_Excerpt to read_:
Exhibit 10.1
CHANGE OF CONTROL SEVERANCE
PLAN
As amended and restated
effective December 10, 2008
Introduction
The Board of Directors of
Coherent, Inc., a Delaware corporation
(“Company”), has evaluated the economic and social
impact of an acquisition or other change of control on its key
employees. The Board recognizes that the potential of such an
acquisition or change of control can be a distraction to its key
employees and can cause them to consider alternative employment
opportunities. The Board has determined that it is in the
best interests of the Company and its stockholders to assure that
the Company will have the continued dedication and objectivity of
its key employees. The Board believes that the adoption of
this amended and restated Plan will enhance the ability of the
Company’s key employees’ to assist the Board in
objectively evaluating potential acquisitions or other changes of
control.
Furthermore, the Board believes a
change of control severance plan of this kind will aid the Company
in attracting and retaining the highly qualified, high performing
individuals who are essential to its success. The
plan’s assurance of fair treatment will ensure that key
employees will be able to maintain productivity, objectivity and
focus during the period of significant uncertainty that is inherent
in an acquisition or other change of control.
Accordingly, the following plan has
been developed and is hereby adopted.
ARTICLE I
ESTABLISHMENT OF PLAN
1.1
Establishment of Plan . As of the Effective Date, the
Company hereby establishes an amended and restated severance plan
to be known as the “Change of Control Severance Plan”
(the “Plan”), as set forth in this document. The
purposes of the Plan are as set forth in the
Introduction.
1.2
Applicability of Plan . The benefits provided by this
Plan shall be available to certain key Employees of the Company
who, at or after the Effective Date, meet the eligibility
requirements of Article III.
1.3
Contractual Right to Benefits . This Plan establishes
and vests in each Participant a contractual right to the benefits
to which he or she is entitled hereunder, enforceable by the
Participant against his or her Employer or the Company, or
both.
ARTICLE II
DEFINITIONS AND CONSTRUCTION
2.1
Definitions
. Whenever
used in the Plan, the following terms shall have the meanings set
forth below and, when the meaning is intended, the initial letter
of the term is capitalized.
(a)

_List of tasks_:
1) Please shorten the paragraph of the severance plan above that begins "Furthermore, the Board believes" into a bulleted list that keeps its main points.
2) Answer these questions from the severance plan above:
(a) In which state is Coherent, Inc. incorporated?
(b) On what date does the amended and restated plan take effect?
(c) According to section 1.3, against whom may a Participant enforce the right to benefits?
3) Write the next portion of the change of control severance plan, starting right after its last line above.

_Supplied data_:
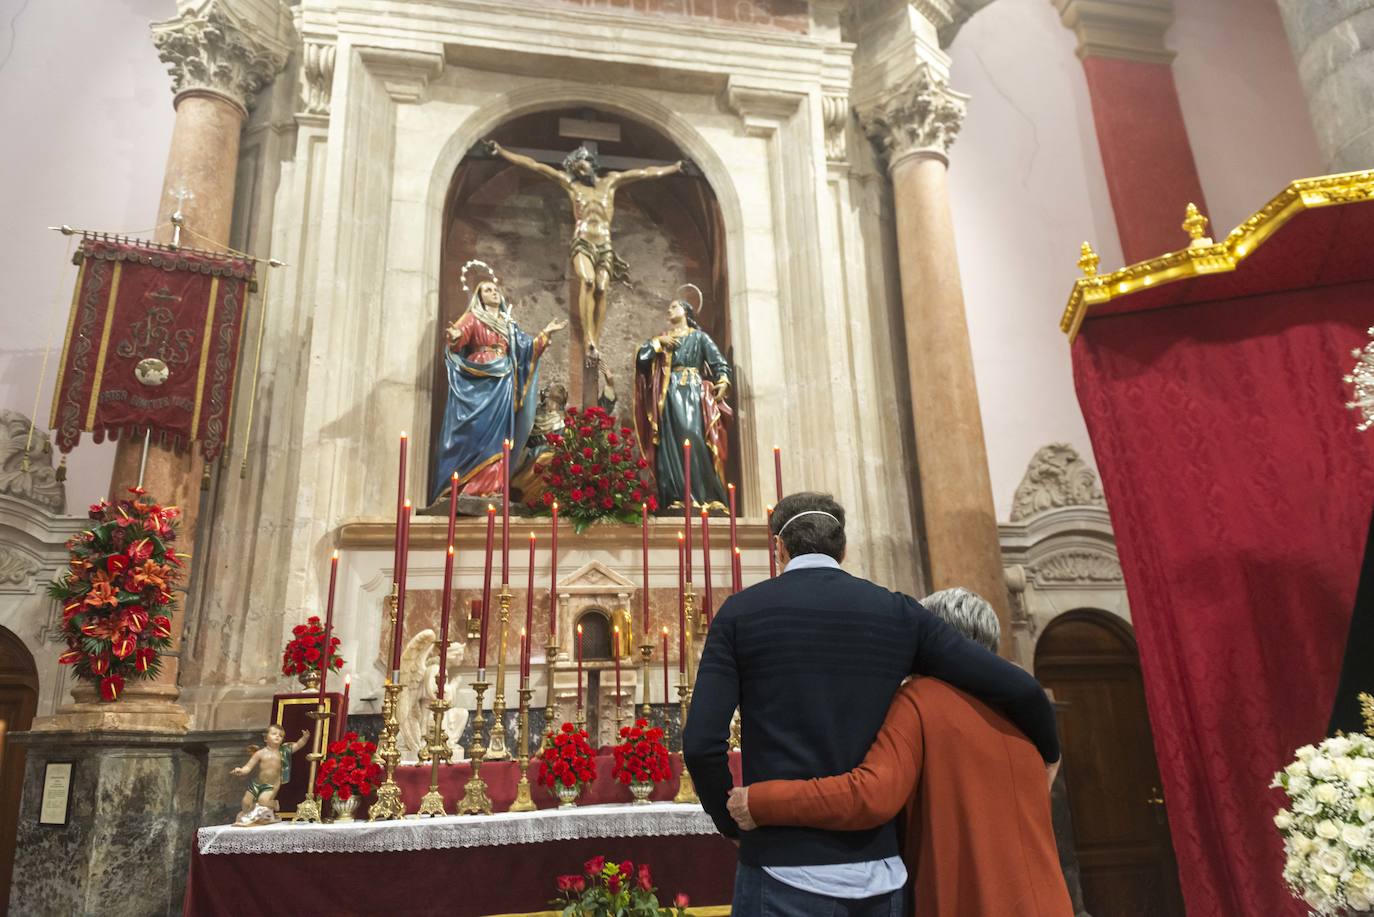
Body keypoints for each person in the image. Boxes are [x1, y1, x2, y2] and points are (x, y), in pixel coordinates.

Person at [682, 493, 1060, 916]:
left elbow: (700, 744)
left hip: (780, 863)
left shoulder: (739, 614)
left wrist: (731, 821)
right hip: (879, 870)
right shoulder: (898, 613)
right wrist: (1049, 753)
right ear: (843, 549)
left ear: (780, 549)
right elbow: (1020, 688)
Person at [726, 587, 1074, 917]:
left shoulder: (921, 701)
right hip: (1046, 899)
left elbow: (870, 795)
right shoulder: (1023, 713)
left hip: (972, 899)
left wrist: (761, 801)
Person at [430, 275, 567, 506]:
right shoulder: (473, 317)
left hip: (503, 382)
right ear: (479, 297)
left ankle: (493, 488)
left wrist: (546, 334)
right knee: (476, 429)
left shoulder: (508, 324)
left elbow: (526, 350)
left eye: (495, 289)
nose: (493, 292)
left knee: (500, 437)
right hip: (478, 380)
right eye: (487, 290)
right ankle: (467, 486)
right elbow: (458, 338)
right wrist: (455, 337)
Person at [633, 296, 732, 512]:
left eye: (674, 306)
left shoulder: (698, 337)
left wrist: (723, 379)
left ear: (686, 311)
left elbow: (718, 362)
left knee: (693, 436)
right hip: (667, 395)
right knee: (671, 443)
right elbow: (642, 359)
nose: (669, 310)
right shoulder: (663, 338)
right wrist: (658, 343)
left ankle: (706, 496)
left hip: (692, 391)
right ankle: (678, 497)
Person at [232, 723, 311, 827]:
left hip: (272, 785)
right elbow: (248, 767)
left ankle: (274, 805)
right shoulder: (260, 753)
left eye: (281, 735)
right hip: (256, 783)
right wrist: (241, 770)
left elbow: (298, 745)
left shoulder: (284, 751)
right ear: (266, 738)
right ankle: (252, 816)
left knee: (263, 800)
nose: (278, 736)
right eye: (274, 734)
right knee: (245, 802)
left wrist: (304, 738)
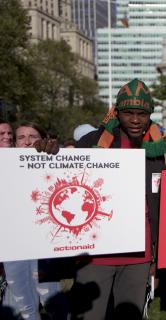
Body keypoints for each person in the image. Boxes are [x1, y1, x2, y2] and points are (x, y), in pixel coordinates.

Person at [71, 78, 166, 320]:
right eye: (128, 113)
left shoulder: (155, 149)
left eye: (142, 114)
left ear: (150, 115)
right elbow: (62, 175)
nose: (135, 120)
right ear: (117, 112)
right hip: (95, 252)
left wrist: (157, 251)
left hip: (138, 254)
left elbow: (159, 200)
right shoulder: (91, 144)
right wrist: (45, 151)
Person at [3, 121, 66, 320]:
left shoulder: (52, 159)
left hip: (44, 245)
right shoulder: (5, 166)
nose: (27, 141)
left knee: (52, 301)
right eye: (21, 137)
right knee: (25, 306)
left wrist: (56, 152)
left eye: (33, 136)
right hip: (13, 246)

_Answers for this exercise_:
1)
- The Board believes a change of control severance plan like this will help the Company attract and retain highly qualified, high-performing individuals who are essential to its success.
- The plan's assurance of fair treatment will let key employees keep their productivity, objectivity and focus.
- This matters during the period of significant uncertainty that is inherent in an acquisition or other change of control.

2)
(a) Delaware.
(b) December 10, 2008.
(c) Against his or her Employer, the Company, or both.

3)
“ Acquiror ” means the Person, successor, or
assignee, if any, that consummates a Business Combination with the
Company or that acquires fifty percent (50%) or more of the
combined voting power of the outstanding shares of capital stock of
the Company entitled to vote generally in the election of
directors.
(b)
“ Base Pay ” means all base straight time gross
earnings, exclusive of incentive compensation, incentive payments,
bonuses, commissions or other compensation, for the calendar year
coinciding with or immediately preceding the year in which the
Severance Payment becomes payable.
(c)
“ Beneficial Owner ” shall have the meaning
ascribed to such term in Rule l3d-3 of the General
Rules and Regulations under the Securities Exchange Act of
1934, as amended (the “Exchange Act”).
(d)
“ Bonus Pay ” means, with respect to a
Participant, the total target payments to the Participant under the
Company’s cash bonus, commission and incentive programs at
100% of plan for the Company fiscal year in which the Change of
Control occurs, or, if greater, for the Company fiscal year in
which the Participant’s employment terminates, and Company
contributions allocated to the Participant’s account under
the Company’s 401(k) plan (other than contributions
attributable to the Participant’s salary deferral election),
for the calendar year coinciding with or immediately preceding the
year in which the Severance Payment becomes payable.
(e)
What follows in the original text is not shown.